> [O QUE FAZER]:
a) Altere um trecho do texto sobre lugar de fala, trocando "polarização" por "divisão": comece nas palavras "Nesse contexto, infelizmente, temos" e pare depois de "liberdade de expressão.".
b) Transforme em lista o parágrafo do texto sobre lugar de fala que começa com "Nesse contexto, infelizmente", mantendo seus fatos principais.
c) Liste os grupos que o texto sobre lugar de fala nomeia como exemplos de "minorias" sociais.

> [TEXTO PARA LEITURA]:
+-------+
Imagem: Tim Dennell via VisualHunt / CC BY-NC

O conceito de “lugar de fala” tem se mostrado um dos temas mais polêmicos do debate público contemporâneo, especialmente quando consideramos alguns círculos ativistas, ou debates sobre a realidade das chamadas “minorias” sociais – negros, mulheres, LGBTs e outros grupos. Trata-se de uma discussão que de tempos em tempos volta a mobilizar muitos ânimos e debates muito intensos, o que eu até consideraria bastante positivo, não fosse a quantidade enorme de distorções e incompreensões que têm se espalhado em torno dessa pauta. De modo geral, o debate sobre os tais lugares de fala se converteu num quiproquó generalizado, em que as pessoas se debatem para decidir simplesmente quem “pode” ou não falar sobre este ou aquele assunto – se pessoas brancas podem ou não falar sobre racismo; se homens podem ou não falar sobre machismo; se heterossexuais “possuem” ou não “lugar de fala” para falar sobre homofobia… e assim por diante.

Nesse contexto, infelizmente, temos visto a discussão se perder cada dia mais, em uma polarização que considero bastante problemática. De um lado, estão os que defendem a necessidade de que apenas membros de determinadas minorias falem a respeito dos sistemas de opressões e violências que vivenciam, exatamente por poderem falar a partir destas vivências e experiências, enquanto pessoas afetadas por estes sistemas. Do outro lado, estão os que argumentam que qualquer pessoa pode ser capaz de entender qualquer assunto, tendo ou não passado por alguma vivência, de modo que todas as pessoas devem ter o direito de participar “igualmente” de todos os debates – neste caso, para este grupo, a ideia de lugar de fala seria não apenas um conceito equivocado, como também uma tentativa de silenciamento e uma ameaça à liberdade de expressão.
+-------+
(Dados de pontos-chave do corpo ou das mãos)
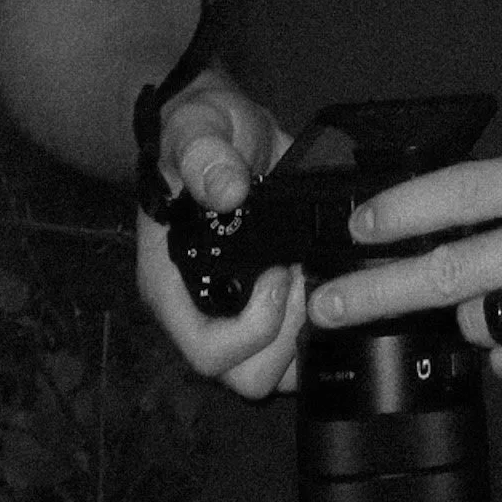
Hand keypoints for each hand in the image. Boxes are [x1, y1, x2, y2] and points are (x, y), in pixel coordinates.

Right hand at [135, 76, 302, 397]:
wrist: (221, 125)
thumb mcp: (194, 128)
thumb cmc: (196, 129)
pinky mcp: (270, 305)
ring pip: (277, 371)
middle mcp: (202, 313)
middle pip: (248, 375)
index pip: (209, 352)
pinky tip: (330, 278)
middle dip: (289, 335)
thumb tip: (229, 190)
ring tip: (317, 274)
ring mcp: (236, 314)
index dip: (255, 326)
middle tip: (306, 275)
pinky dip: (321, 325)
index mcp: (171, 287)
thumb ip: (203, 155)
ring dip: (308, 333)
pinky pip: (297, 347)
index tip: (280, 270)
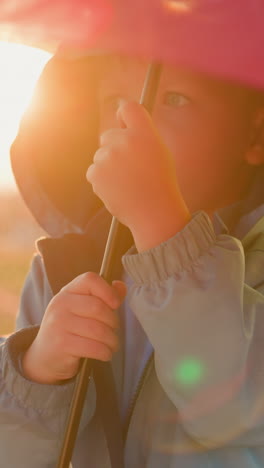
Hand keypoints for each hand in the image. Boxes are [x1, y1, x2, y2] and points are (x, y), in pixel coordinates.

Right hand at [22, 272, 125, 383]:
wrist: (44, 357)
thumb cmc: (70, 330)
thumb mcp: (82, 309)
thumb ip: (103, 297)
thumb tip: (121, 286)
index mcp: (67, 292)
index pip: (90, 279)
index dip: (107, 290)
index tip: (115, 304)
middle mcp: (60, 304)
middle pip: (98, 307)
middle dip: (113, 322)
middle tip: (113, 331)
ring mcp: (58, 324)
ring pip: (98, 329)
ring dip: (111, 340)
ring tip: (112, 344)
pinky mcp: (61, 344)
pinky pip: (93, 347)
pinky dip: (105, 352)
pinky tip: (105, 354)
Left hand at [87, 101, 189, 250]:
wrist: (153, 212)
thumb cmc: (159, 184)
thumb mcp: (159, 153)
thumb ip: (141, 137)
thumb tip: (123, 130)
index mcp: (144, 133)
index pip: (128, 108)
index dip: (123, 116)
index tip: (123, 124)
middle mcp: (124, 140)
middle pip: (108, 135)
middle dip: (114, 148)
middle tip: (129, 167)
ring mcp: (108, 157)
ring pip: (101, 156)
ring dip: (109, 167)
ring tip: (127, 183)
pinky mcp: (96, 173)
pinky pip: (94, 171)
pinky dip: (102, 180)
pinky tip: (118, 190)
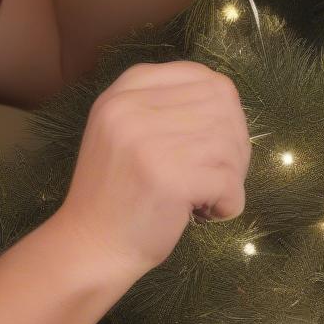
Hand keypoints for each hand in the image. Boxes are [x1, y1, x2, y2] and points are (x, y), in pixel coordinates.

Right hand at [55, 61, 251, 278]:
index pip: (206, 78)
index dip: (226, 110)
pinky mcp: (168, 179)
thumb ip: (170, 105)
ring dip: (232, 177)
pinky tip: (204, 213)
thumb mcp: (128, 129)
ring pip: (230, 145)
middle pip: (224, 109)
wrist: (89, 246)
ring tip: (206, 196)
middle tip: (217, 176)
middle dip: (234, 145)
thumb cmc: (120, 191)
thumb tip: (230, 103)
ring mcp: (149, 142)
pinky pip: (229, 181)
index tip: (217, 141)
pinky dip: (229, 203)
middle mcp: (132, 108)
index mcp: (126, 91)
+-------+
> [RESPOSTAS DAS ATIVIDADES]:
a)
Nesse contexto, infelizmente, temos visto a discussão se perder cada dia mais, em uma divisão que considero bastante problemática. De um lado, estão os que defendem a necessidade de que apenas membros de determinadas minorias falem a respeito dos sistemas de opressões e violências que vivenciam, exatamente por poderem falar a partir destas vivências e experiências, enquanto pessoas afetadas por estes sistemas. Do outro lado, estão os que argumentam que qualquer pessoa pode ser capaz de entender qualquer assunto, tendo ou não passado por alguma vivência, de modo que todas as pessoas devem ter o direito de participar “igualmente” de todos os debates – neste caso, para este grupo, a ideia de lugar de fala seria não apenas um conceito equivocado, como também uma tentativa de silenciamento e uma ameaça à liberdade de expressão.

b)
- A discussão sobre lugar de fala vem se perdendo numa polarização considerada bastante problemática.
- De um lado, há quem defenda que apenas membros de determinadas minorias falem sobre as opressões e violências que vivenciam, por poderem falar a partir dessas experiências.
- Do outro, há quem argumente que qualquer pessoa pode entender qualquer assunto, com ou sem vivência, e que todos devem participar "igualmente" de todos os debates.
- Para esse segundo grupo, o lugar de fala seria um conceito equivocado, uma tentativa de silenciamento e uma ameaça à liberdade de expressão.

c)
- Negros
- Mulheres
- LGBTs